在MMLU、GSM、BBH等多個基準測試中表現突出

模型能力

指令理解與執行

多輪對話生成

複雜問題解答

代碼生成與解釋

知識推理

使用案例

智能助手

任務型對話系統

處理複雜多輪指令對話

在AlpacaFarm評估中優於Davinci-003模型

教育研究

開放域問答

回答各類知識性問題

在MMLU基準測試中5-shot準確率達61.1%

🚀 Tulu 65B

Tulu 65B是一個基於65B參數的LLaMa模型，它在多種指令數據集（FLAN V2、CoT、Dolly、Open Assistant 1、GPT4 - Alpaca、Code - Alpaca和ShareGPT）上進行了微調。請注意，這是一個模型差異文件，使用說明見下文。

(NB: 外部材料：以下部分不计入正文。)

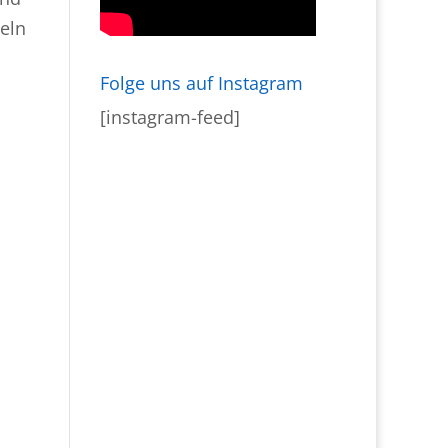
eln
Folge uns auf Instagram
[instagram-feed]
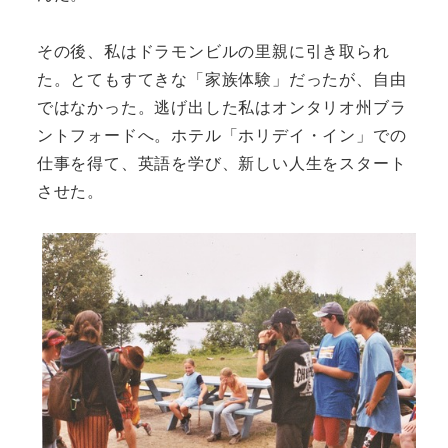
その後、私はドラモンビルの里親に引き取られ
た。とてもすてきな「家族体験」だったが、自由
ではなかった。逃げ出した私はオンタリオ州ブラ
ントフォードへ。ホテル「ホリデイ・イン」での
仕事を得て、英語を学び、新しい人生をスタート
させた。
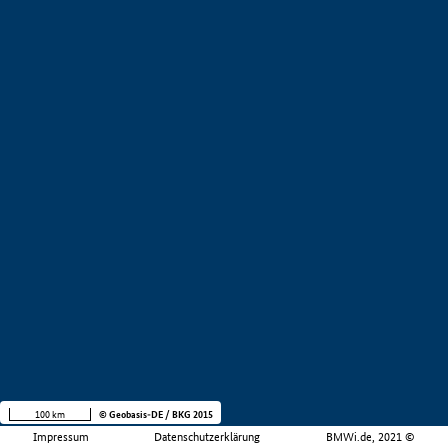
100 km
© Geobasis-DE / BKG 2015
Impressum
Datenschutzerklärung
BMWi.de, 2021 ©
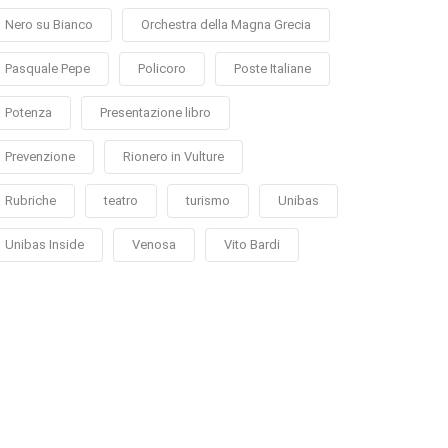
Nero su Bianco
Orchestra della Magna Grecia
Pasquale Pepe
Policoro
Poste Italiane
Potenza
Presentazione libro
Prevenzione
Rionero in Vulture
Rubriche
teatro
turismo
Unibas
Unibas Inside
Venosa
Vito Bardi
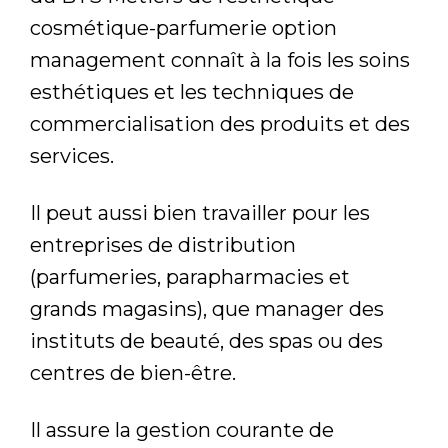
cosmétique-parfumerie option
management connaît à la fois les soins
esthétiques et les techniques de
commercialisation des produits et des
services.
Il peut aussi bien travailler pour les
entreprises de distribution
(parfumeries, parapharmacies et
grands magasins), que manager des
instituts de beauté, des spas ou des
centres de bien-être.
Il assure la gestion courante de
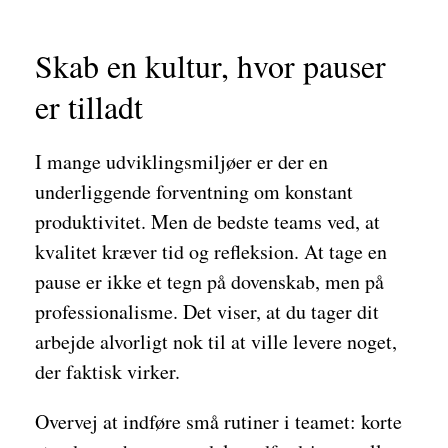
Skab en kultur, hvor pauser
er tilladt
I mange udviklingsmiljøer er der en
underliggende forventning om konstant
produktivitet. Men de bedste teams ved, at
kvalitet kræver tid og refleksion. At tage en
pause er ikke et tegn på dovenskab, men på
professionalisme. Det viser, at du tager dit
arbejde alvorligt nok til at ville levere noget,
der faktisk virker.
Overvej at indføre små rutiner i teamet: korte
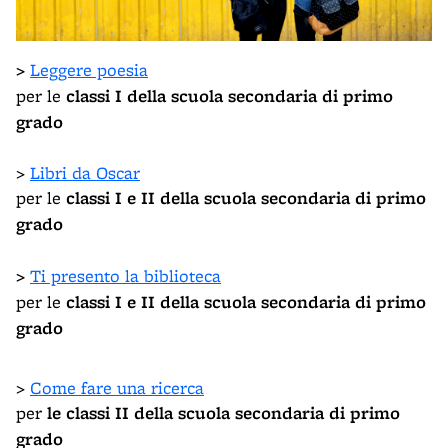
>
Leggere poesia
per le
classi I della scuola secondaria di primo
grado
>
Libri da Oscar
per le
classi I e II della scuola secondaria di primo
grado
>
Ti presento la biblioteca
per le
classi I e II della scuola secondaria di primo
grado
>
Come fare una ricerca
per
le classi II della scuola secondaria di primo
grado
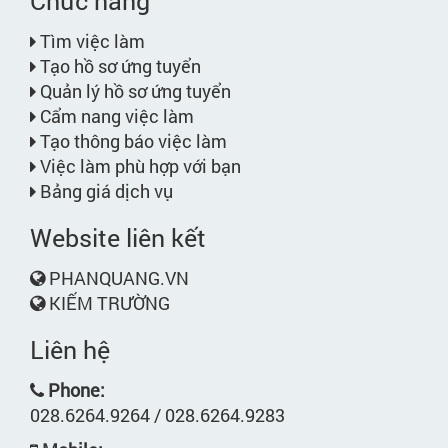
Chức năng
Tìm việc làm
Tạo hồ sơ ứng tuyển
Quản lý hồ sơ ứng tuyển
Cẩm nang việc làm
Tạo thông báo việc làm
Việc làm phù hợp với bạn
Bảng giá dịch vụ
Website liên kết
PHANQUANG.VN
KIẾM TRƯỜNG
Liên hệ
Phone:
028.6264.9264 / 028.6264.9283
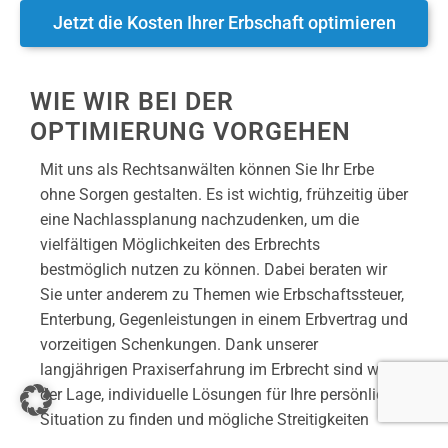
Jetzt die Kosten Ihrer Erbschaft optimieren
WIE WIR BEI DER
OPTIMIERUNG VORGEHEN
Mit uns als Rechtsanwälten können Sie Ihr Erbe
ohne Sorgen gestalten. Es ist wichtig, frühzeitig über
eine Nachlassplanung nachzudenken, um die
vielfältigen Möglichkeiten des Erbrechts
bestmöglich nutzen zu können. Dabei beraten wir
Sie unter anderem zu Themen wie Erbschaftssteuer,
Enterbung, Gegenleistungen in einem Erbvertrag und
vorzeitigen Schenkungen. Dank unserer
langjährigen Praxiserfahrung im Erbrecht sind wir in
der Lage, individuelle Lösungen für Ihre persönliche
Situation zu finden und mögliche Streitigkeiten
unter den zukünftigen Erben zu vermeiden.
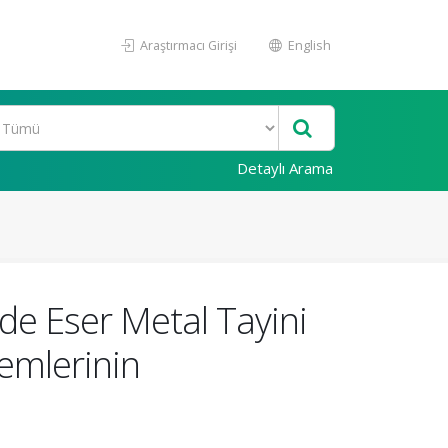
Araştırmacı Girişi
English
Detaylı Arama
de Eser Metal Tayini
emlerinin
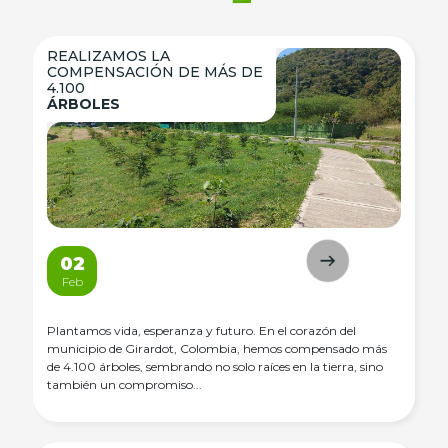
REALIZAMOS LA
COMPENSACIÓN DE MÁS DE
4.100
ÁRBOLES
02
Feb
Plantamos vida, esperanza y futuro. En el corazón del
municipio de Girardot, Colombia, hemos compensado más
de 4.100 árboles, sembrando no solo raíces en la tierra, sino
también un compromiso...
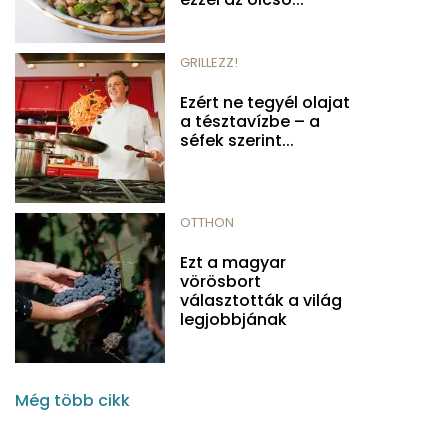
GRILLEZZ!
Ezért ne tegyél olajat
a tésztavízbe – a
séfek szerint...
OTTHON
Ezt a magyar
vörösbort
választották a világ
legjobbjának
Még több cikk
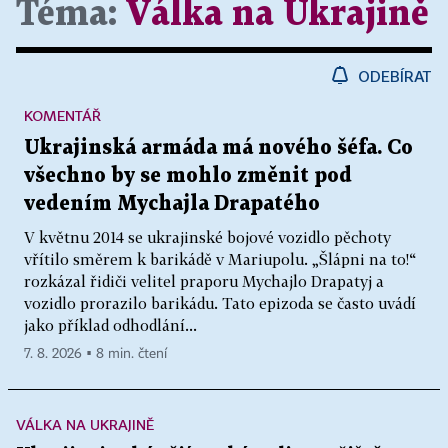
Téma:
Válka na Ukrajině
ODEBÍRAT
KOMENTÁŘ
Ukrajinská armáda má nového šéfa. Co
všechno by se mohlo změnit pod
vedením Mychajla Drapatého
V květnu 2014 se ukrajinské bojové vozidlo pěchoty
vřítilo směrem k barikádě v Mariupolu. „Šlápni na to!“
rozkázal řidiči velitel praporu Mychajlo Drapatyj a
vozidlo prorazilo barikádu. Tato epizoda se často uvádí
jako příklad odhodlání...
7. 8. 2026 ▪ 8 min. čtení
VÁLKA NA UKRAJINĚ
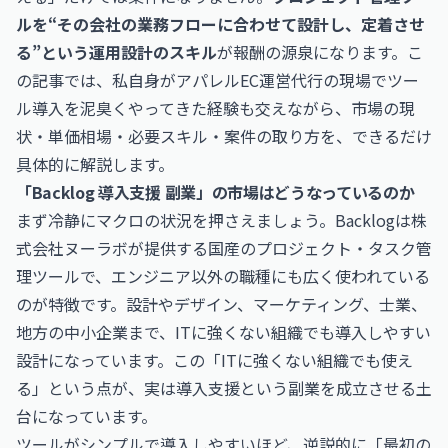
ルを“その会社の業務フローに合わせて設計し、定着させ
る”という運用設計のスキル
が報酬の源泉になります。こ
の記事では、私自身がアパレルEC運営代行の現場でツー
ル導入を泥臭くやってきた経験も交えながら、市場の現
状・単価相場・必要スキル・案件の取り方を、できるだけ
具体的に解説します。
「Backlog 導入支援 副業」の市場はどうなっているのか
まず冷静にマクロの状況を押さえましょう。Backlogは株
式会社ヌーラボが提供する国産のプロジェクト・タスク管
理ツールで、エンジニア以外の職種にも広く使われている
のが特徴です。設計やデザイン、マーケティング、士業、
地方の中小企業まで、ITに強くない組織でも導入しやすい
設計になっています。この「ITに強くない組織でも使え
る」という点が、実は導入支援という副業を成立させる土
台になっています。
ツールがシンプルで導入しやすいほど、逆説的に「最初の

該模型是論文How Far Can Camels Go? Exploring the State of Instruction Tuning on Open Resources研究的一部分。用於訓練和評估該模型的代碼庫可在[https://github.com/allenai/open - instruct](https://github.com/allenai/open - instruct)找到。

這是本項目中訓練出的綜合性能最強的模型！

該模型遵循LICENSE.txt中給出的AI模型許可協議以及原始的Llama許可協議（llama_license.txt）。這些許可協議可在[我們的代碼庫](https://github.com/allenai/open - instruct/tree/main/model_licenses)中找到，模型許可見tulu_license.txt，Llama許可見llama_license.txt。

🚀 快速開始

訪問模型

若要訪問這些模型，請填寫此表單，我們將進行審核，並告知您的用例是否獲批。您在下方提供的信息僅用於評估訪問這些模型的資格。

數據集

屬性	詳情
數據集	databricks/databricks - dolly - 15k、OpenAssistant/oasst1、sahil2801/CodeAlpaca - 20k
語言	英語

額外字段

字段	類型
名字	文本
姓氏	文本
機構	文本
所在國家	文本
預期用途	文本
過往相關出版物	文本
我同意遵守與此製品相關的許可條款，包括領域和使用限制	複選框

📦 安裝指南

我們假設您已經可以訪問HF格式的LLaMa模型。您可以在https://huggingface.co/docs/transformers/main/model_doc/llama找到獲取訪問權限和轉換模型的詳細信息。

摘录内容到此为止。